内田には長崎戦での奮起が期待される [写真]=今井雄一朗
青木亮太の本格ブレイク、そして楢崎正剛の復帰が期待されるV・ファーレン長崎とのホームゲームは、内田健太にとっても復権を期する重要な一戦となる。第16節の横浜FC戦まではポジションを問わず不動のスタメンだった技巧派レフティーは、やや下降気味だったパフォーマンスを考慮されてかここ3戦はベンチ待機が続いていた。
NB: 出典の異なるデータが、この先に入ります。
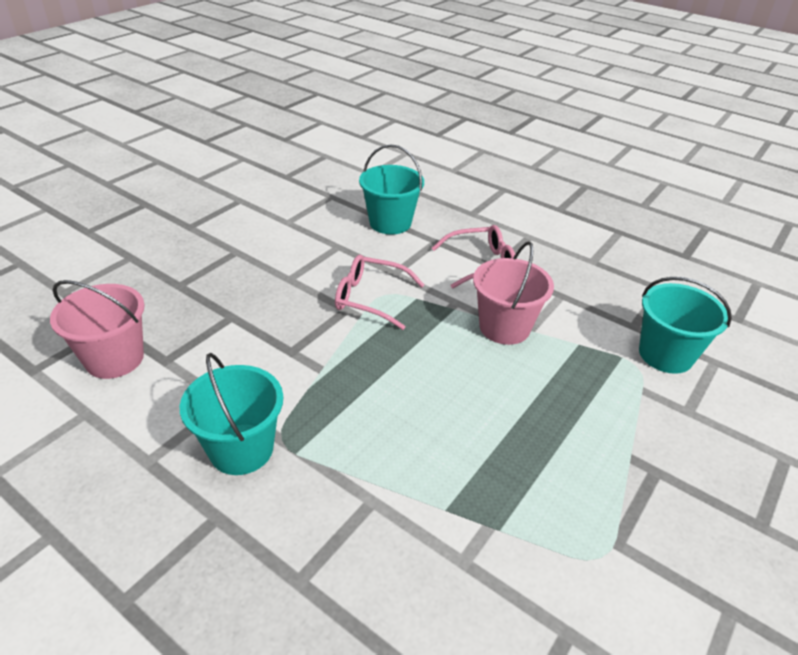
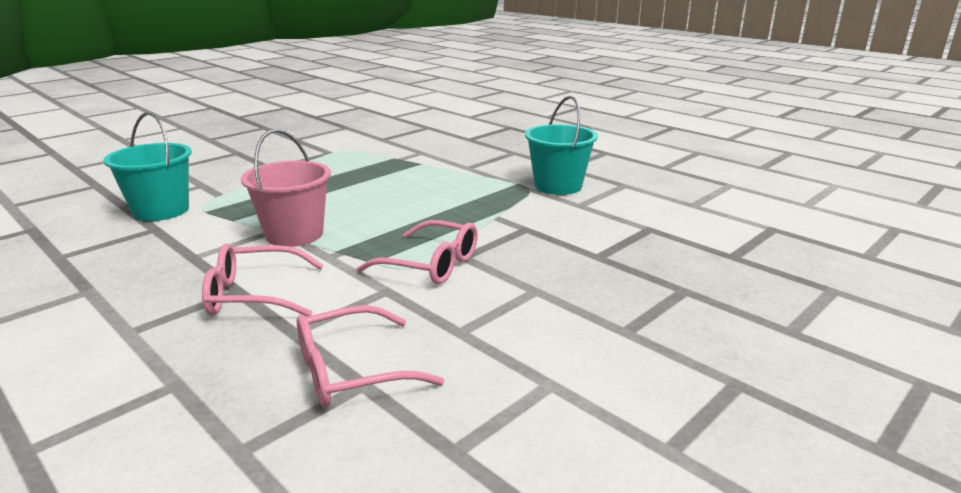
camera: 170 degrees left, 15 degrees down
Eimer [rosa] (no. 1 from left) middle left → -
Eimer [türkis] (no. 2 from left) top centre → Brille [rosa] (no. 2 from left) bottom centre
代わって左サイドバックを務めているのは青木だったが、今節は押谷祐樹の出場停止とその他負傷者続出の台所事情から、新進気鋭のドリブラーはポジションを1列上げることが濃厚。もちろん、空いた左サイドバックの位置には内田が起用されることは間違いなく、それゆえ今節は格好のアピールの場となるわけである。
しかし、内田がそれを表立って意気込むことはあまりない。今季でプロ10年目となる28歳はただでさえ「若手ではないので」が口癖だ。泰然自若を地で行くところがあり、うっかり何かを言いそうになっても「…準備します」と飲み込んでしまう。落ち着き払った立ち居振る舞いはピッチ内でも変わらず、広島ユース時代はトップ下のゲームメイカーだったテクニックを生かし、ピッチ全体を見渡しながら気の利いたプレーに全力を注ぐ。フォアザチームに徹したテクニシャンほど怖いものはない。内田は一本のパスの質に代表されるディテールに自らへの矜持を込め、黙々と、あるいは淡々と任務を遂行する。
それでも、前述したように心中にはメラメラと燃えるものを持っているのもまた、内田という選手の特質だ。試合に出られなくなったきっかけを思えば、やはり前半で交代させられた横浜FC戦でのとりわけ守備面にあったと考えられる。勘所を抑えた玄人的なディフェンス対応を見せる内田だが、球際での粘りやDFのメンタリティーとして淡白なところがあったのもまた確かだった。攻撃的な姿勢を崩さないチームだけに、最終ラインがどれだけ忍耐強く守れるかはある種の生命線。逆サイドの宮原和也がチーム唯一のフル出場を続けているのも、若さに似合わぬ守備センスと、体格にそぐわぬ執着心たっぷりの対人守備があるからだ。だが、内田とて経験豊富な選手である。そうした部分は自分でも把握しており、“復権”への足掛かりの一つとして意識を高めている。
「ウチは失点が続いてますからね。そこをみんなで守れるように、声でつながっていけたらなと思います。個人としても、対人の部分ではやらせないことが一番で、前より半歩でも寄せることを練習からやってきました。そのことで相手がプレーできなくなったり、選択肢を減らせるという部分を意識することで、自分が優位に立てるようにとは考えています」
いわばウィークポイントと冷静に向き合ったならば、彼の特長がより生きてくるだろう。和泉竜司や青木亮太、杉森考起など機動力とボールを引き出す力の強い前線を得意のパスで操り、天皇杯で見せた強烈な無回転FKという武器も切れ味を増してきた。実はこのFK、6月11日の大学生相手の練習試合でも叩き込んでおり、「ずっと練習していたんですよ」と胸を張る逸品だ。天皇杯での一撃も、「決めなアカンと思いましたね」とニヤリ。チームは飛び道具いらずでリーグ最強の攻撃力を誇るが、守り勝つスタイルではないだけに、取れる時に取れるだけというのは必要な要素でもある。再び内田が攻守に不可欠な人材に返り咲くことは、十分に可能だ。
仕事人は名古屋でのキャリアに「自分という選手を知ってもらえるチャンス」と語る野心家でもある。左サイドでいぶし銀の輝きを放つ背番号39の、静かなる逆襲にもご注目を。